- **Task prompt**: The expected output is an exact copy of the lines from the one containing "index dip: (330, 147)" to the final line below, minus any pictures.
==== Material supplied ====
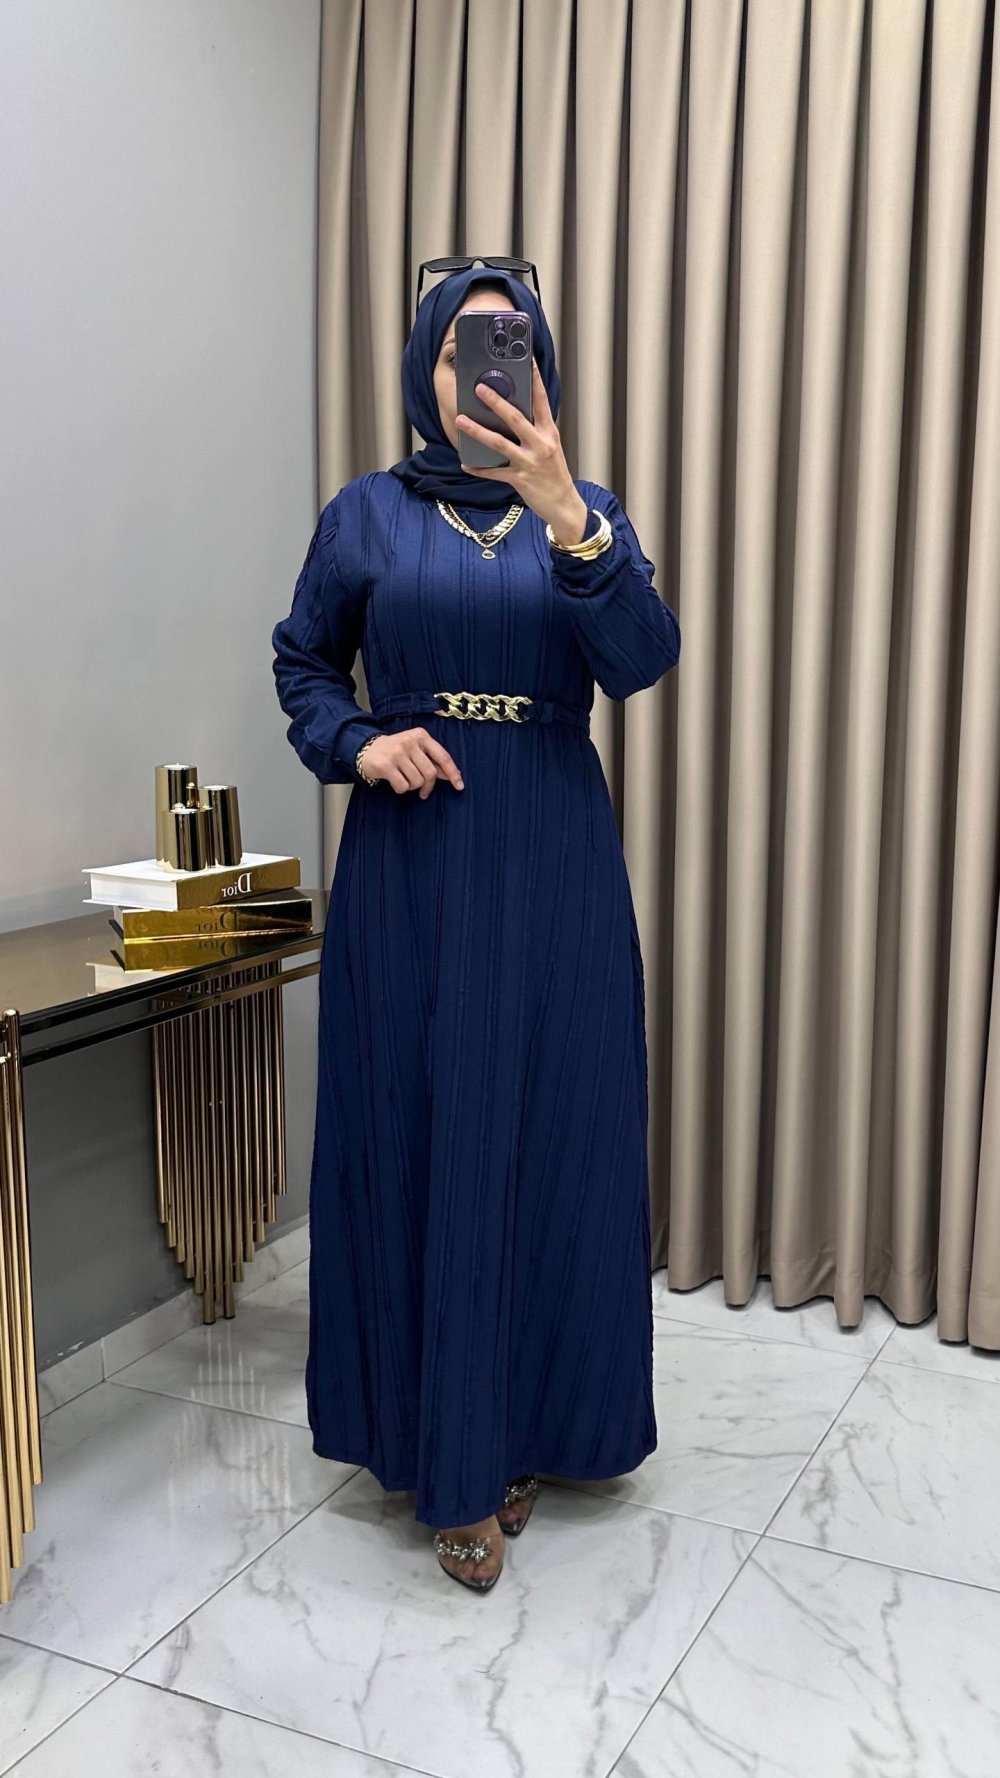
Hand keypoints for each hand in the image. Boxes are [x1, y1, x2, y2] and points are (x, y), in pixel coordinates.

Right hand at [358, 728, 464, 798]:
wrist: (367, 749)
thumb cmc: (397, 751)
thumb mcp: (417, 750)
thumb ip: (434, 760)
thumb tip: (454, 774)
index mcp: (421, 736)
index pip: (442, 756)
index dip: (452, 773)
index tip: (459, 786)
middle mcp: (410, 742)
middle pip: (430, 773)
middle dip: (428, 786)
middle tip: (423, 791)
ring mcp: (397, 753)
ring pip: (417, 781)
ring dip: (412, 787)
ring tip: (405, 779)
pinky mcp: (386, 765)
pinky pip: (403, 786)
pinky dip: (401, 789)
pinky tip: (395, 781)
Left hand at [456, 358, 588, 545]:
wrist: (564, 505)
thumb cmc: (554, 475)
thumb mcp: (550, 448)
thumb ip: (535, 431)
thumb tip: (512, 415)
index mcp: (549, 432)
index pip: (541, 400)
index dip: (535, 379)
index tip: (527, 360)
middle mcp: (540, 444)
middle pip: (516, 418)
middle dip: (496, 402)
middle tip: (479, 388)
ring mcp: (530, 462)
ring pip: (499, 443)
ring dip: (477, 431)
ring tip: (460, 421)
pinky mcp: (520, 480)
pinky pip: (495, 472)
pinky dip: (479, 468)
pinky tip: (466, 463)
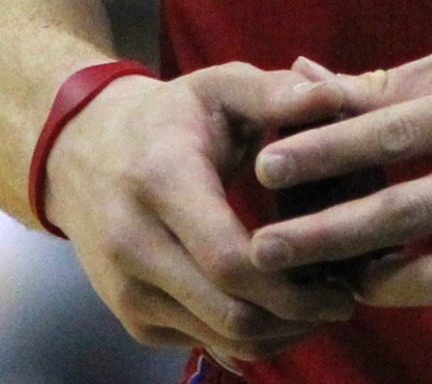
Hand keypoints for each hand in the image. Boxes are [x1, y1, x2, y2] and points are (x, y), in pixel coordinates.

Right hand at [42, 61, 356, 372]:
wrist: (84, 151)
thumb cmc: (170, 115)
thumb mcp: (219, 86)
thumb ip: (276, 92)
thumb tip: (339, 97)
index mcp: (160, 181)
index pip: (228, 258)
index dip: (291, 278)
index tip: (345, 274)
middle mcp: (135, 245)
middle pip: (230, 311)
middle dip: (298, 313)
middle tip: (346, 296)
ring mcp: (128, 291)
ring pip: (222, 339)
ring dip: (282, 332)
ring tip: (323, 302)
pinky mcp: (133, 319)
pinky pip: (205, 345)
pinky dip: (252, 336)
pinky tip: (284, 306)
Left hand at [247, 42, 431, 305]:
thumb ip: (404, 83)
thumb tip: (311, 81)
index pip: (399, 124)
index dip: (330, 147)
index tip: (268, 162)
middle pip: (409, 205)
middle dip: (326, 230)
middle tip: (262, 247)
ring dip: (370, 278)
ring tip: (317, 280)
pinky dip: (421, 292)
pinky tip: (382, 287)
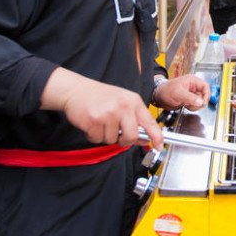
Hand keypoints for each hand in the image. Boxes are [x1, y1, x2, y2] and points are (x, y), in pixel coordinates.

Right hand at [42, 68, 163, 148]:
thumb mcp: (122, 102)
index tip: (159, 146)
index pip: (150, 122)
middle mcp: (123, 107)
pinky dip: (93, 135)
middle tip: (117, 135)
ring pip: (112, 140)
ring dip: (105, 136)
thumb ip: (135, 119)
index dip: (157, 136)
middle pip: (132, 136)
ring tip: (100, 122)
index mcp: (133, 101)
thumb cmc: (100, 96)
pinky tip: (92, 124)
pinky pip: (97, 139)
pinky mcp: (94, 120)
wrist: (76, 90)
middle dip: (125, 141)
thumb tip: (145, 139)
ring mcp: (109, 113)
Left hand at [154, 75, 208, 111]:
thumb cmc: (166, 90)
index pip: (205, 86)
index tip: (203, 102)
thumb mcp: (178, 93)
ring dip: (196, 105)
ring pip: (200, 101)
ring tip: (187, 105)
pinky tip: (186, 106)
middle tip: (193, 105)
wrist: (159, 97)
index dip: (206, 94)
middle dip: (200, 102)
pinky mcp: (189, 100)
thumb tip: (200, 102)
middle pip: (204, 95)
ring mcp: (192, 94)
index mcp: (192, 81)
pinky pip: (196, 105)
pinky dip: (193, 107)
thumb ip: (190, 98)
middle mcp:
====
- **Exercise response**:
index dip: (330, 147)
index tip: (268, 162)
middle pip: (409, 205)
middle dip: (326, 230)
middle tip: (262, 247)
ring dip: (370, 278)
ring tip: (317, 280)
pinky dip: (421, 292)
pinky tip: (382, 287)
Hand keypoints for each hand in the image. Boxes are [x1, y1, x2, y2] and points are (x, y), in pixel coordinates.

Right hand at [42, 68, 163, 148]:
thumb mcp: (122, 102)
index tip: (159, 146)
index pip: (150, 122)
middle mcp: (123, 107)
pinky dip: (93, 135)
middle tip: (117, 135)
ring pip: (112, 140)
ring dip: (105, 136)
thumb ip: (135, 119)
index dip: (157, 136)
middle pip: (132, 136)
ring tip: (100, 122)
index mcp: (133, 101)
thumb cmc: (100, 96)
pinky tip: (92, 124)
pinky pip: (97, 139)
pinky mcp: (94, 120)
wrist: (76, 90)
middle dip: (125, 141)
thumb tip: (145, 139)
ring mcp: (109, 113)
Left hand at [154, 75, 208, 111]:
thumb cmc: (166, 90)
index pip: (205, 86)
index tip: (203, 102)
thumb mcp: (178, 93)
ring dip: (196, 105)
ring pip: (200, 101)
ring tip: (187, 105)
pinky tip: (186, 106)
middle tip: (193, 105)
wrist: (159, 97)
index dip: (206, 94)
middle dip: (200, 102)
pinky mcp: (189, 100)
thumb tip: (200, 102)
middle pip: (204, 95)
ring mcp: (192, 94)
index mcp: (192, 81)
pinky pip: (196, 105)
pinky dip: (193, 107)
thumb ip: (190, 98)
middle mcp:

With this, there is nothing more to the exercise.